Wisnu menarik napas panjang. Dengan gerakan perlahan, ia merebahkan diri di sisi istrinya, lalu menatap langit-langit kamar yang gelap dengan pandangan yang sulit diartikan.
Jujur saja, selama sepuluh tahun menikah, Wisnu hanya merasakan getaran-getar cinta pada Adelia di tiga tahun pertama. Dua tahun setelahnya ia mencoba mempertahankan perasaan itu dengan tetap menjadi suami idaman yang bisa dibanggakan.
Namun, tepat setelah dokter menyatakan, bahwa Adelia mengalami ketidaksuburan dan harus melakukan beberapa prosedur medis secara rutin, rasa itu perlahan menipis hingga akhirnya sirna.
Bagaimana tidak, sebagai pria yang lahir menjadi anak tunggal, memiliki keturunan adalah segalanya. Ia dididik untuk menjadi penerus, pilar yang akan menguatkan fondasi keluarga dan usaha yang telah dirintis turun-temurun.
Namun, Adelia, istri yang dinikahinya ternyata tak mampu memberikan seorang anak. Bahkan setelah bertahun-tahun dilalui, dalam hasil medis yang sehat, rahimnya tetap saja hampa.
Kekecewaan jelas terpancar dari diri Wisnu. Impiannya untuk menjadi seorang ayah, dan pria sempurna gagal karena salah dalam memilih wanita.
Cinta yang dulu selalu berkobar dalam jiwanya mendadak padam. Cintanya yang hilang membuat pria itu memilih untuk mencari wanita lain.
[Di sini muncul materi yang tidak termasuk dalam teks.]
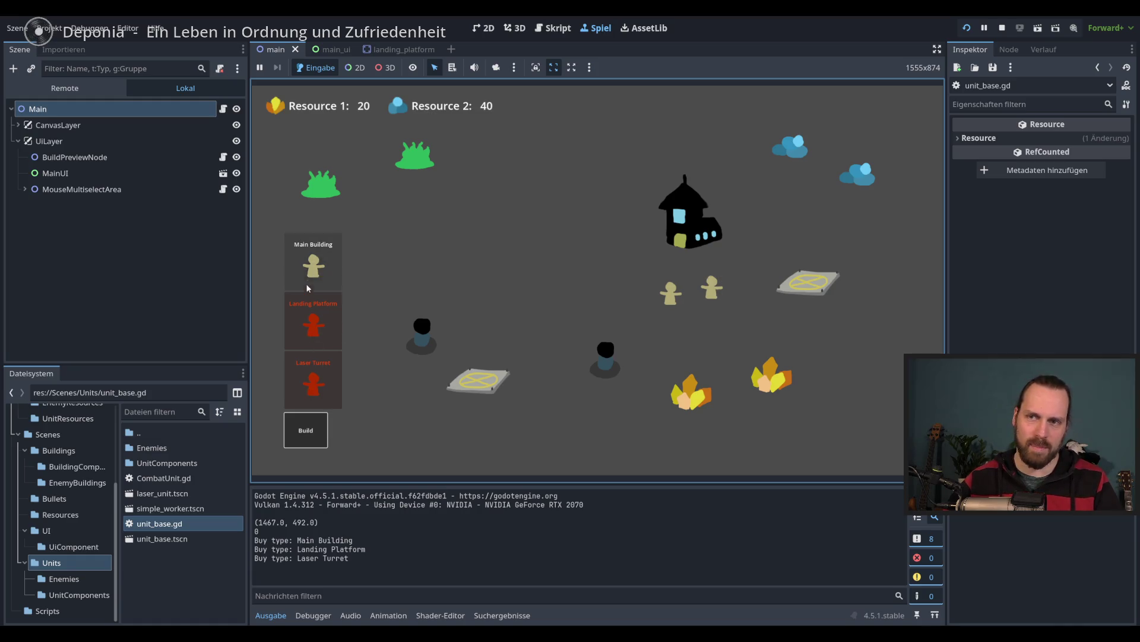
{"action": "left_click", "coordinate": [305, 429]}
{"action": "left_click", "coordinate": [808, 282]}
{"action": "left_click", "coordinate": [808, 181]}
{"action": "left_click", "coordinate": [808, 181]}
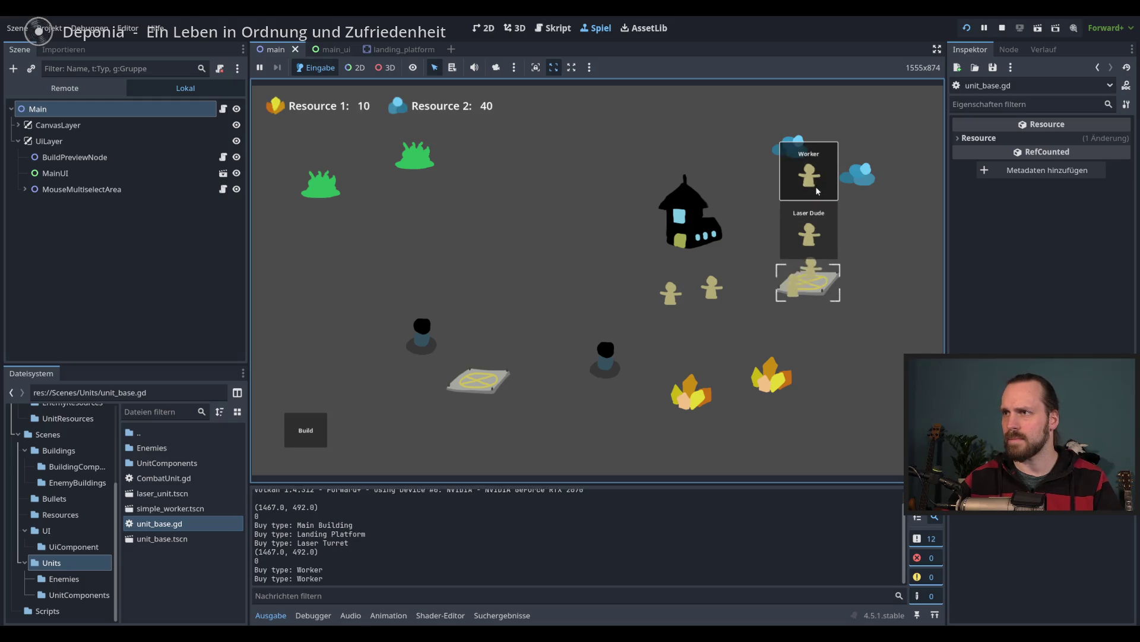
{"action": "left_click", "coordinate": [808, 181]}
{"action": "left_click", "coordinate": [810, 228]}
{"action": "left_click_drag", "start_coordinate": [832, 321], "coordinate": [546, 247]}
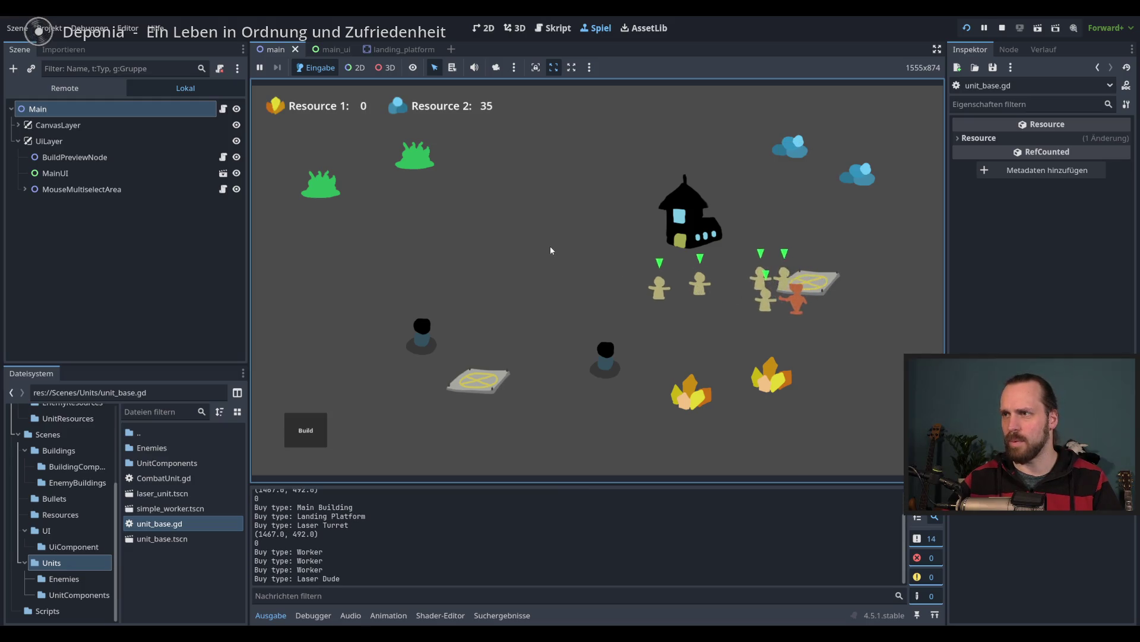
{"action": "right_click", "coordinate": [689, 386]}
Sebagai pria tampan dan mapan, bukan hal sulit baginya untuk menarik perhatian lawan jenis. Namun, sejak dua tahun terakhir, ia melabuhkan pilihannya pada seorang wanita muda berusia dua puluh tiga tahun, yang merupakan karyawannya sendiri.
Di mata Wisnu, sosok gadis itu sangat berbeda dan sangat menarik. Perbedaan usia tiga belas tahun pun tak cukup untuk meredam hasrat dan keinginan Wisnu, agar bisa menjalin hubungan terlarang bersamanya.
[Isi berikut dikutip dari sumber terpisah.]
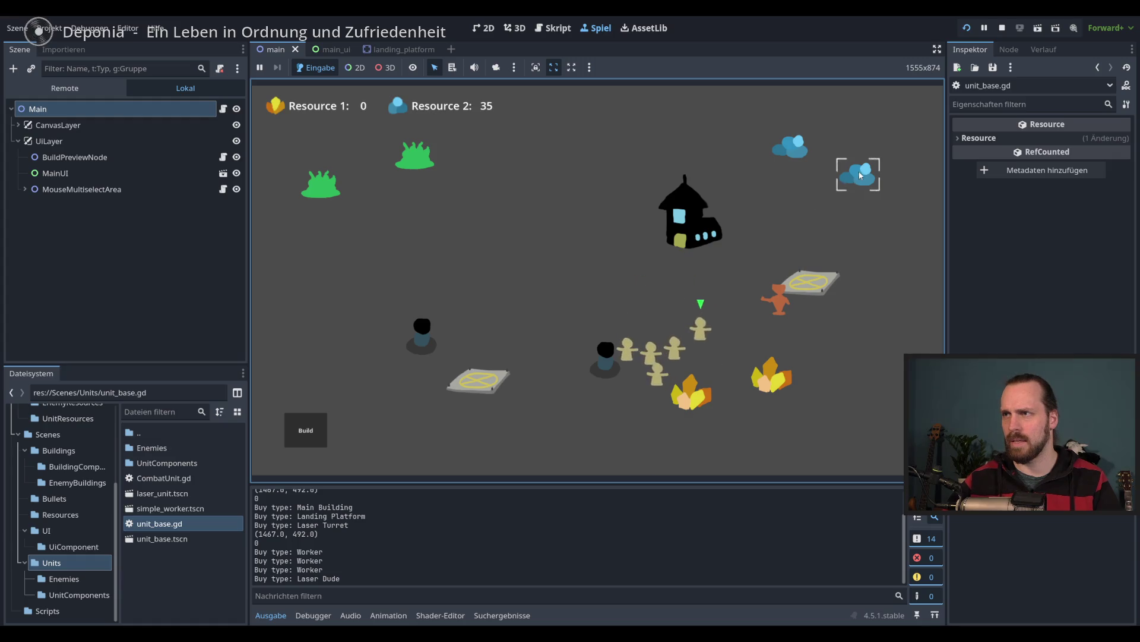
{"action": "right_click", "coordinate": [795, 151]}
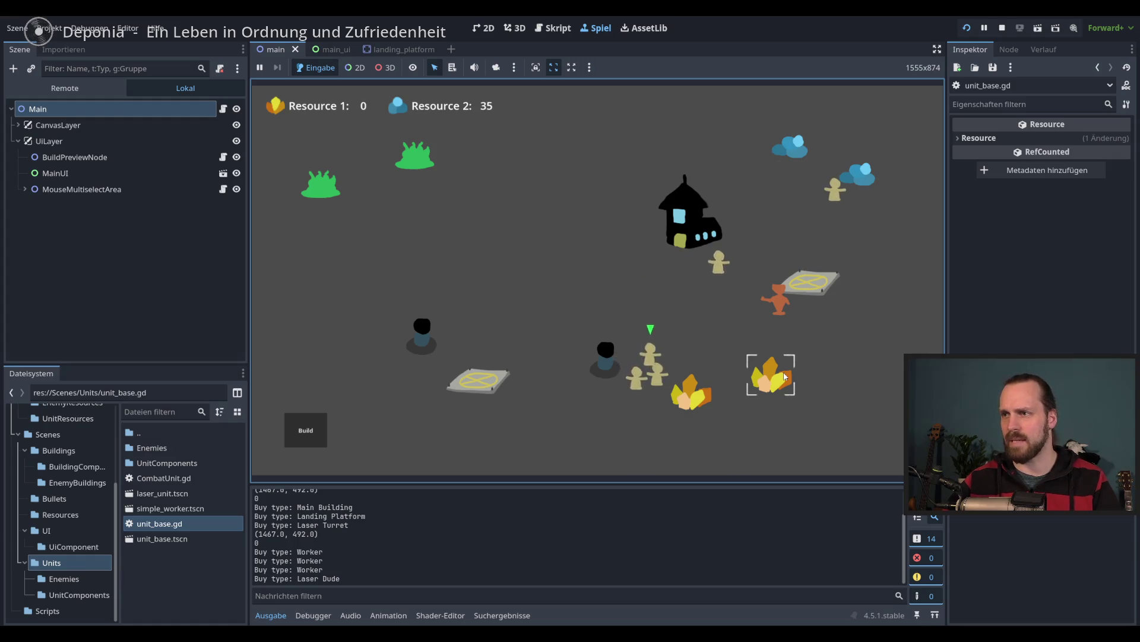
- Move the Laser Dude, confirm the build menu closes on platform selection, then stop with F8
{"action": "left_click", "coordinate": [638, 363]}
{"action": "left_click", "coordinate": [776, 294]}
{"action": "right_click", "coordinate": [608, 288]}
Dua tahun ia sembunyikan semuanya rapat-rapat. Namun, kini, rahasia itu terancam pecah. Sang kekasih datang membawa kabar kehamilan, dan menuntut tanggung jawab.
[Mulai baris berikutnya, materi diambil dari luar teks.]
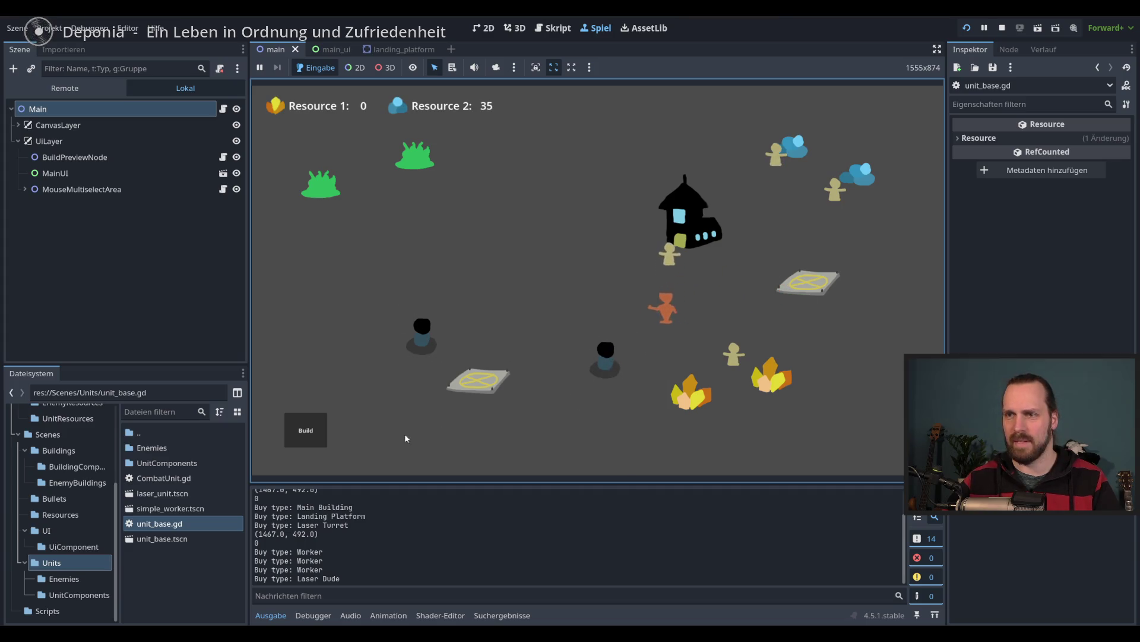
{"action": "left_click", "coordinate": [547, 368]}
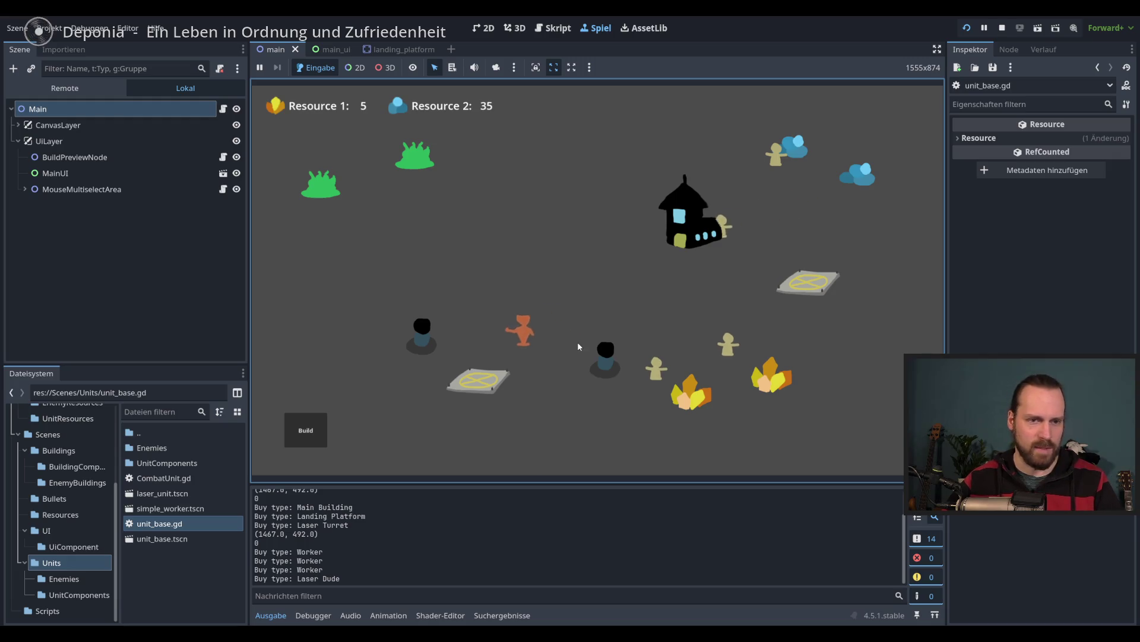
{"action": "left_click", "coordinate": [437, 291]}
Meski Wisnu telah mengubur cintanya pada Adelia, tapi ia tetap tak sanggup melepaskannya.
Adelia adalah bentuk perjuangannya di masa lalu. Wanita itu patut dipertahankan dengan semestinya.
Wisnu mengacak rambutnya frustrasi. 'Apa yang harus kulakukan?" gumam pria itu dengan suara rendah, nyaris berbisik.
***********
Pagi itu, Adelia turun lebih awal dari biasanya. Dengan harap-harap cemas, ia menyiapkan sarapan untuk sang suami dan kedua mertuanya.
Meski tidak mahir memasak, ia tetap mencoba. memenangkan hati sang mertua, demi membuktikan diri, bahwa ia masih layak bersanding dengan pria itu.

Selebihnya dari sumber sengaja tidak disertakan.